How will Israel deal with changing Bedouin residents’ issues?

Wednesday, January 25, 2017

 Mishpacha image

TAKING ACTION Police haul away the car used in the ramming attack, but only government action can tackle the root of the problem (Photo: Flash 90)

Israel surely has a problem with its Palestinian neighbors, but the issue of Bedouin residents has long traveled under the radar.

Last week’s killing of an Israeli police officer by a Bedouin radicalized by Islamist groups might put an end to all that.

The government has been promoting Bedouin development and resettlement for one third of the estimated 200,000 Bedouin who live in hundreds of scattered illegal settlements in Israel, according to statistics in the State Comptroller report published last year.

Last week, police moved in with bulldozers in the village of Umm al-Hiram to enforce a Supreme Court ruling to evict the residents and destroy the unrecognized village. Police said that during the operation, a local Bedouin Arab teacher, Yaqoub Musa Abu al-Qiyan, purposely ran over security officers, killing 34-year-old Sergeant Major Erez Levi, who is survived by his wife and two small children.

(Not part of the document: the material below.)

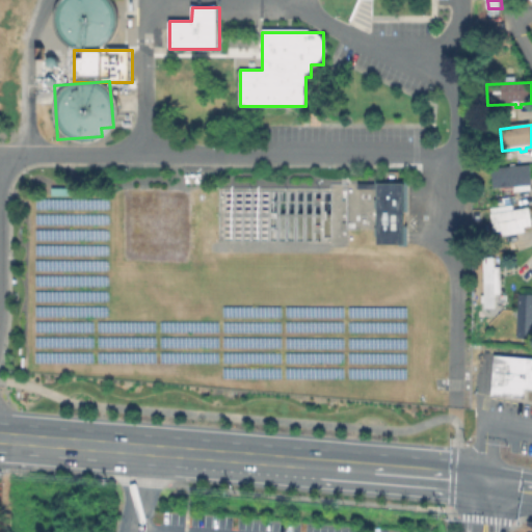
[(531,192),(516,193),(515,189),(496,190),(494,170),(531,166),(531,192)]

The Bedouin, along with their supporters on the left and in NGOs, maintain that Israel must legalize the illegal villages rather than resettle the Bedouin into new neighborhoods. Bedouin leaders have rejected a government-backed plan called the Prawer-Begin bill, a compromise that many on the right thought was too generous.

Amichai Yogev, southern director of the NGO Regavim, which describes itself as seeking to ensure a responsible, legal and accountable use of the country’s land — said that Arab Knesset members and their supporters are behind the crisis and incitement.

“We expect the state not to give up in destroying the illegal settlements because of this violence and continue to enforce the law,” Yogev said. “The state has feared to carry out these kind of operations, afraid such violence would occur.” Left wing NGOs, Arab politicians, and the Islamic Movement have mobilized the traditionally non-ideological Bedouin to reject compromise with the state, according to Yogev. This latest demolition is a test case for future removal of illegal settlements that dot the landscape in the southern desert.

Gerald Steinberg: “These NGOs have used their money and media access to block every compromise plan presented to the Bedouin population. This is entirely irresponsible and the tragic results are all too visible”

“This is the flagship village where the Arab politicians and supporters decided to take a stand,” Yogev said, adding that the Bedouin in Umm al-Hiran are known for their radical ties, unlike most Israeli Bedouin groups.

Asked about the responsibility of left-wing NGOs and their EU funders for the promotion of incitement, Gerald Steinberg, president of NGO Monitor, a group that tracks European funding of pro-Palestinian groups in Israel, told Mishpacha: “NGOs — regardless of their ideological spin — should be judged by their actions. Groups claiming to promote moral agendas that act against these principles must be publicly held accountable. In this case, they include Adalah and Rabbis for Human Rights, and their funders, including the EU and the NIF (New Israel Fund). These NGOs have used their money and media access to block every compromise plan presented to the Bedouin population. This is entirely irresponsible and the tragic results are all too visible.”